Yousef had the diesel motor popping and growling. Even at full throttle the puny engine pushed the dhow through the water like a barge.

The fishing village was their only haven. Once they reached the wharf, they could melt into the throng of boat people. Their dhow looked just like any of a hundred other such vessels. They could abandon it and scramble across the cluttered decks of the boats that were moored to each other. The inhabitants of the floating village could be counted on to feign ignorance when they were questioned. The only loyalty the ancient cult of Gulf sailors had was to each other.

The harbor was buzzing with new traffic. Hassan saw a helicopter lifting from the deck of the aircraft carrier. It was headed toward them.

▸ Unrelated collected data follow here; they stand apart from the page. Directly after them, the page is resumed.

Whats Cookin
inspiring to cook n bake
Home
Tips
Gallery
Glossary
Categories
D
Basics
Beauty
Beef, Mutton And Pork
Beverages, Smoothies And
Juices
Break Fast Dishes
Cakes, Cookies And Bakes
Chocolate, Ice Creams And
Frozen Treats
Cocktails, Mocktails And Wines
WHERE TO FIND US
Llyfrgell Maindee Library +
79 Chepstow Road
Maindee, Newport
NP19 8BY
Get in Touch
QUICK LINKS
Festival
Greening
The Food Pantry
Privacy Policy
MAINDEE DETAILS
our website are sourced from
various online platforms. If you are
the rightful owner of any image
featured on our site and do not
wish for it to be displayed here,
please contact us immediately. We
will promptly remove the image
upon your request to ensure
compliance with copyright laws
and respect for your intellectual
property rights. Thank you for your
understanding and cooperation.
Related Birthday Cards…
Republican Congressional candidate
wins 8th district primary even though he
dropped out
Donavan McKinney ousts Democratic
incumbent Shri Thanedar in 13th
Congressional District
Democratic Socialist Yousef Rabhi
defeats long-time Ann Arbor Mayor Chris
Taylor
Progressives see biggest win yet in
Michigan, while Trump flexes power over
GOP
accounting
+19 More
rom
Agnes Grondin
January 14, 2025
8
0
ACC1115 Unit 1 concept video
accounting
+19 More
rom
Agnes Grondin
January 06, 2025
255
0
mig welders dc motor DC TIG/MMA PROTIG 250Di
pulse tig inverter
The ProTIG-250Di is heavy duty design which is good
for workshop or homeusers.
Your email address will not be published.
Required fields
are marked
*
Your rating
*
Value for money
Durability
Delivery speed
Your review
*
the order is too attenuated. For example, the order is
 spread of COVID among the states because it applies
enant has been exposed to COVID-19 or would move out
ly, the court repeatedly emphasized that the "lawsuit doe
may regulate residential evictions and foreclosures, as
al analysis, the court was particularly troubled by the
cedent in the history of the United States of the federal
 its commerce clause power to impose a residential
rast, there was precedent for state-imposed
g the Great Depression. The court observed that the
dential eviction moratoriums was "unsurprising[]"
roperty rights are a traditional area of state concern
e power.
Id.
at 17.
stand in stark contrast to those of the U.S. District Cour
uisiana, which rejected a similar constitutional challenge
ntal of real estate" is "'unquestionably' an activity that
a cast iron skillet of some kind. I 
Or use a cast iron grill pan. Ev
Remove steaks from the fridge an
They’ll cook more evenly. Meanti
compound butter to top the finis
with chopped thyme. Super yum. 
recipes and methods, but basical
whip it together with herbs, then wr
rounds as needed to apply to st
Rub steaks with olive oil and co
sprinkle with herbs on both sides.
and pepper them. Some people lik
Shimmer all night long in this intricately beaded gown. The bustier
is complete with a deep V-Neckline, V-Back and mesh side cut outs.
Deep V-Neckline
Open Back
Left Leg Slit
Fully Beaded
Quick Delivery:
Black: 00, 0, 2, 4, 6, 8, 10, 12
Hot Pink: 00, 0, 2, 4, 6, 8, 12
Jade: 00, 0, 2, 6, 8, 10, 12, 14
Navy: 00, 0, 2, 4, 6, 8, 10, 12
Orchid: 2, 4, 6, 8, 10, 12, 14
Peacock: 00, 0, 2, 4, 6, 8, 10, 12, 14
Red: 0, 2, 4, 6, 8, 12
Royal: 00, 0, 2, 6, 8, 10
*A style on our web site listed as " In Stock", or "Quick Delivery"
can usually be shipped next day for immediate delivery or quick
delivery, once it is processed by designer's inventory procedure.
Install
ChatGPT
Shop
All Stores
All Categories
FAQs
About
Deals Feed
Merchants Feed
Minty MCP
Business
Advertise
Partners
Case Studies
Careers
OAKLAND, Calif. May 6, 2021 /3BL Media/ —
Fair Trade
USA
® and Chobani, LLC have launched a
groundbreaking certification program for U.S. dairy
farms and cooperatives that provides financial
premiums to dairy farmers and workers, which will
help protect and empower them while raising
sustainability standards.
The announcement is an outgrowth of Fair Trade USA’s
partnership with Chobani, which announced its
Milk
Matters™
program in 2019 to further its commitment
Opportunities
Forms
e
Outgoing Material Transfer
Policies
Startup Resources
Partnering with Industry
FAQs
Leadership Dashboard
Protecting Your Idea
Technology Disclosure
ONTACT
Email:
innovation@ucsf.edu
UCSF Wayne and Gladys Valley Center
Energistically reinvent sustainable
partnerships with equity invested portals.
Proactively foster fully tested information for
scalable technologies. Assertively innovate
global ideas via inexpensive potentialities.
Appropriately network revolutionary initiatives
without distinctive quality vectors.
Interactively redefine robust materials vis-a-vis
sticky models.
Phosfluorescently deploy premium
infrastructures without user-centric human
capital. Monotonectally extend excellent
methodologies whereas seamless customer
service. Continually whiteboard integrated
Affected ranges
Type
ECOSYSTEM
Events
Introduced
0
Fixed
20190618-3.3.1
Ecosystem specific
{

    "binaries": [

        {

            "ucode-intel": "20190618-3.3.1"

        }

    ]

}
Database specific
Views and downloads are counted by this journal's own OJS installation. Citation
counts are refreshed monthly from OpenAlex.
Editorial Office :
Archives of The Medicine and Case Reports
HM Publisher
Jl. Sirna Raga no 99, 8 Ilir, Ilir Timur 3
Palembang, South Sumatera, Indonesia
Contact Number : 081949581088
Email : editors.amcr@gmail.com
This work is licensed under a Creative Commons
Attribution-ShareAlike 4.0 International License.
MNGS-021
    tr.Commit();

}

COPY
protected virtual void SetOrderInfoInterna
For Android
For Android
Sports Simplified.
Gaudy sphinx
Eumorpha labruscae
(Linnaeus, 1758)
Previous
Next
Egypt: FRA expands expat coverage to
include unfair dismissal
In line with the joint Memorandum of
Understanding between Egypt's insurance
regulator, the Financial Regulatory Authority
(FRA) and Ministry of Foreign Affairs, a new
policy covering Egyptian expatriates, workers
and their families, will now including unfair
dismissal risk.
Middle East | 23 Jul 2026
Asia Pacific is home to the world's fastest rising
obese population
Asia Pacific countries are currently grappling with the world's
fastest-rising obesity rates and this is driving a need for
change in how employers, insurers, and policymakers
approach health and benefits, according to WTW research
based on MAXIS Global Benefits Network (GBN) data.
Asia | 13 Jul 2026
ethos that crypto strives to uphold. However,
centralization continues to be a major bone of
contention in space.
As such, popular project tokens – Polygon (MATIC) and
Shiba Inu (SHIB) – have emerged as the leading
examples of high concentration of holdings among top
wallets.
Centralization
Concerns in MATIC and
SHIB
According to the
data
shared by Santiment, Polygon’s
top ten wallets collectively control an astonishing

He wished now that he had not been so quick to stow the launcher and the extra rounds. The helicopter would be an easy target.

The helicopter was keeping its distance from the dhow. That was bad, Hassan thought. It meant they had already concluded that he was a threat. They would be summoning help on the radio.

He tried waving to the crew of the helo. They didn’t respond. The helicopter maintained its distance, hovering a hundred yards from the dhow.

“What will they do?” asked Yousef, standing at the tiller.

“Nothing,” Hassan lied. “They don’t know who we are. We are just fishermen.”

It was then that Hassan saw the boat coming from the shore. A police boat, moving fast, trailing a high rooster tail in its wake. As the boat drew nearer, Hassan saw the machine gun mounted on the bow. A helmeted crewman crouched behind it.